⟨
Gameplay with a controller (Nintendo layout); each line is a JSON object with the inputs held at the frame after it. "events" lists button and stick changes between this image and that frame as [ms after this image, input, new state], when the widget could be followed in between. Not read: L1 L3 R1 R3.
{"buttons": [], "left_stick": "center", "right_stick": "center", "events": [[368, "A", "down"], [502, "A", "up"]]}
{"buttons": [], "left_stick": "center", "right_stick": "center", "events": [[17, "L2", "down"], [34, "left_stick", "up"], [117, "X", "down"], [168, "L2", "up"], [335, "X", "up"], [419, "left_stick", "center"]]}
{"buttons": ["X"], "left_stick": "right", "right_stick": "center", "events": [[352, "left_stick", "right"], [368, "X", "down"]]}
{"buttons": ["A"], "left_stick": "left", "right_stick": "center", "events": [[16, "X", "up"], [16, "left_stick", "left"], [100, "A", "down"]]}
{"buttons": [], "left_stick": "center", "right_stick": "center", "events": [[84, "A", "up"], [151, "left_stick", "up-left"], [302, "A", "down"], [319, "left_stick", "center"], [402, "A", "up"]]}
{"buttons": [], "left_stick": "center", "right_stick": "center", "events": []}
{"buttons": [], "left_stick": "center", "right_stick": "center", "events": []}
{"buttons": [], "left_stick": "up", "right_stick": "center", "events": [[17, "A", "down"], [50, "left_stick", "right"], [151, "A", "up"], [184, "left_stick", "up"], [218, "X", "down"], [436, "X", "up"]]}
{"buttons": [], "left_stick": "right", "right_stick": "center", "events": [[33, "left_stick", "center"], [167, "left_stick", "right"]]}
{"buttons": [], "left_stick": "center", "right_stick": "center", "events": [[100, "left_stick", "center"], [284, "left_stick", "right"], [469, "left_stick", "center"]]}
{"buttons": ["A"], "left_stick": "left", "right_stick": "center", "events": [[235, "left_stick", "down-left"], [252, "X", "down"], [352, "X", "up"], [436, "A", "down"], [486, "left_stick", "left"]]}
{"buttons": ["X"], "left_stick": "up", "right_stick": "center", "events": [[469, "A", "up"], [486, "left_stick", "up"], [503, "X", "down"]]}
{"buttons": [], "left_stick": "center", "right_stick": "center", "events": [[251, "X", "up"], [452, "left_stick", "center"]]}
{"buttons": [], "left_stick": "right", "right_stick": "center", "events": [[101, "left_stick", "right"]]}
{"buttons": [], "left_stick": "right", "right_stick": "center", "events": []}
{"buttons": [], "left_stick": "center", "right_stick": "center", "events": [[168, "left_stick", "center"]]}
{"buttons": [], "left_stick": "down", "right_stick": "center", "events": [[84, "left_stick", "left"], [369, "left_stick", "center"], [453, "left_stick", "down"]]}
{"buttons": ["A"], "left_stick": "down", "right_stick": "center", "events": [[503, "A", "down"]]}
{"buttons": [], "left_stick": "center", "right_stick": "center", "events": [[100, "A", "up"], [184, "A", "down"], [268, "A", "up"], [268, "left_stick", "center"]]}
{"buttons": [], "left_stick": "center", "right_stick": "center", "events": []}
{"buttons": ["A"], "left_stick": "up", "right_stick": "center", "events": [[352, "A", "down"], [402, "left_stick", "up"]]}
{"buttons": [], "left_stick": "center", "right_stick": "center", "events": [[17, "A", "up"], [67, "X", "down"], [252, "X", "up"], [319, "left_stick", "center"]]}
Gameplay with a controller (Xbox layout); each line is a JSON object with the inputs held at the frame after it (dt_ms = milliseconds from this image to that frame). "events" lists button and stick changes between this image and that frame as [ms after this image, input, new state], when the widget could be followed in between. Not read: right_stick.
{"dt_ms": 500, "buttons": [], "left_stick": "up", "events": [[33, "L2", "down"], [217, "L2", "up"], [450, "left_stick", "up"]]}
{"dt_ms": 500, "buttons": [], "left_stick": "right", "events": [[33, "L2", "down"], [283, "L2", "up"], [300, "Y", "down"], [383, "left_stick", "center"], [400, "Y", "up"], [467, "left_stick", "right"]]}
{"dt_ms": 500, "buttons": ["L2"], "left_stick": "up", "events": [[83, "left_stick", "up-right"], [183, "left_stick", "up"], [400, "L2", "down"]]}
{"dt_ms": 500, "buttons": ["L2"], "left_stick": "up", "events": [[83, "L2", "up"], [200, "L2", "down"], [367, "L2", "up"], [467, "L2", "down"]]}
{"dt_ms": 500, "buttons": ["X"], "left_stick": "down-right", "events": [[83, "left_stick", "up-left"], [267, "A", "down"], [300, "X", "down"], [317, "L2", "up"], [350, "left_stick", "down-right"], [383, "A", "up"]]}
⟩
### TASK STATEMENT
Line by line, retype the entire listing exactly.

### PROBLEM SOLUTION
Gameplay with a controller (Nintendo layout); each line is a JSON object with the inputs held at the frame after it. "events" lists button and stick changes between this image and that frame as [ms after this image, input, new state], when the widget could be followed in between. Not read: L1 L3 R1 R3.
{"buttons": [], "left_stick": "center", "right_stick": "center", "events": [[368, "A", "down"], [502, "A", "up"]]}
{"buttons": [], "left_stick": "center", "right_stick": "center", "events": [[17, "L2", "down"], [34, "left_stick", "up"], [117, "X", "down"], [168, "L2", "up"], [335, "X", "up"], [419, "left_stick", "center"]]}
{"buttons": ["X"], "left_stick": "right", "right_stick": "center", "events": [[352, "left_stick", "right"], [368, "X", "down"]]}
{"buttons": ["A"], "left_stick": "left", "right_stick": "center", "events": [[16, "X", "up"], [16, "left_stick", "left"], [100, "A", "down"]]}
{"buttons": [], "left_stick": "center", "right_stick": "center", "events": [[84, "A", "up"], [151, "left_stick", "up-left"], [302, "A", "down"], [319, "left_stick", "center"], [402, "A", "up"]]}
{"buttons": [], "left_stick": "center", "right_stick": "center", "events": []}
{"buttons": [], "left_stick": "center", "right_stick": "center", "events": []}
{"buttons": [], "left_stick": "up", "right_stick": "center", "events": [[17, "A", "down"], [50, "left_stick", "right"], [151, "A", "up"], [184, "left_stick", "up"], [218, "X", "down"], [436, "X", "up"]]}
{"buttons": [], "left_stick": "right", "right_stick": "center", "events": [[33, "left_stick", "center"], [167, "left_stick", "right"]]}
{"buttons": [], "left_stick": "center", "right_stick": "center", "events": [[100, "left_stick", "center"], [284, "left_stick", "right"], [469, "left_stick", "center"]]}
{"buttons": ["A"], "left_stick": "left", "right_stick": "center", "events": [[235, "left_stick", "down-left"], [252, "X", "down"], [352, "X", "up"], [436, "A", "down"], [486, "left_stick", "left"]]}
{"buttons": ["X"], "left_stick": "up", "right_stick": "center", "events": [[469, "A", "up"], [486, "left_stick", "up"], [503, "X", "down"]]}
{"buttons": [], "left_stick": "center", "right_stick": "center", "events": [[251, "X", "up"], [452, "left_stick", "center"]]}
{"buttons": [], "left_stick": "right", "right_stick": "center", "events": [[101, "left_stick", "right"]]}
{"buttons": [], "left_stick": "right", "right_stick": "center", "events": []}
{"buttons": [], "left_stick": "center", "right_stick": "center", "events": [[168, "left_stick", "center"]]}
{"buttons": [], "left_stick": "down", "right_stick": "center", "events": [[84, "left_stick", "left"], [369, "left_stick", "center"], [453, "left_stick", "down"]]}
{"buttons": ["A"], "left_stick": "down", "right_stick": "center", "events": [[503, "A", "down"]]}
{"buttons": [], "left_stick": "center", "right_stick": "center", "events": [[100, "A", "up"], [184, "A", "down"], [268, "A", "up"], [268, "left_stick", "center"]]}
{"buttons": [], "left_stick": "center", "right_stick": "center", "events": []}
{"buttons": ["A"], "left_stick": "up", "right_stick": "center", "events": [[352, "A", "down"], [402, "left_stick", "up"]]}
{"buttons": [], "left_stick": "center", "right_stick": "center", "events": [[17, "A", "up"], [67, "X", "down"], [252, "X", "up"], [319, "left_stick", "center"]]}
Gameplay with a controller (Xbox layout); each line is a JSON object with the inputs held at the frame after it (dt_ms = milliseconds from this image to that frame). "events" lists button and stick changes between this image and that frame as [ms after this image, input, new state], when the widget could be followed in between. Not read: right_stick.
{"dt_ms": 500, "buttons": [], "left_stick": "up", "events": [[33, "L2", "down"], [217, "L2", "up"], [450, "left_stick", "up"]]}
{"dt_ms": 500, "buttons": [], "left_stick": "right", "events": [[33, "L2", "down"], [283, "L2", "up"], [300, "Y", "down"], [383, "left_stick", "center"], [400, "Y", "up"], [467, "left_stick", "right"]]}
{"dt_ms": 500, "buttons": ["L2"], "left_stick": "up", "events": [[83, "left_stick", "up-right"], [183, "left_stick", "up"], [400, "L2", "down"]]}
{"dt_ms": 500, "buttons": ["L2"], "left_stick": "up", "events": [[83, "L2", "up"], [200, "L2", "down"], [367, "L2", "up"], [467, "L2", "down"]]}
{"dt_ms": 500, "buttons": ["X"], "left_stick": "down-right", "events": [[83, "left_stick", "up-left"], [267, "A", "down"], [300, "X", "down"], [317, "L2", "up"], [350, "left_stick", "down-right"], [383, "A", "up"]]}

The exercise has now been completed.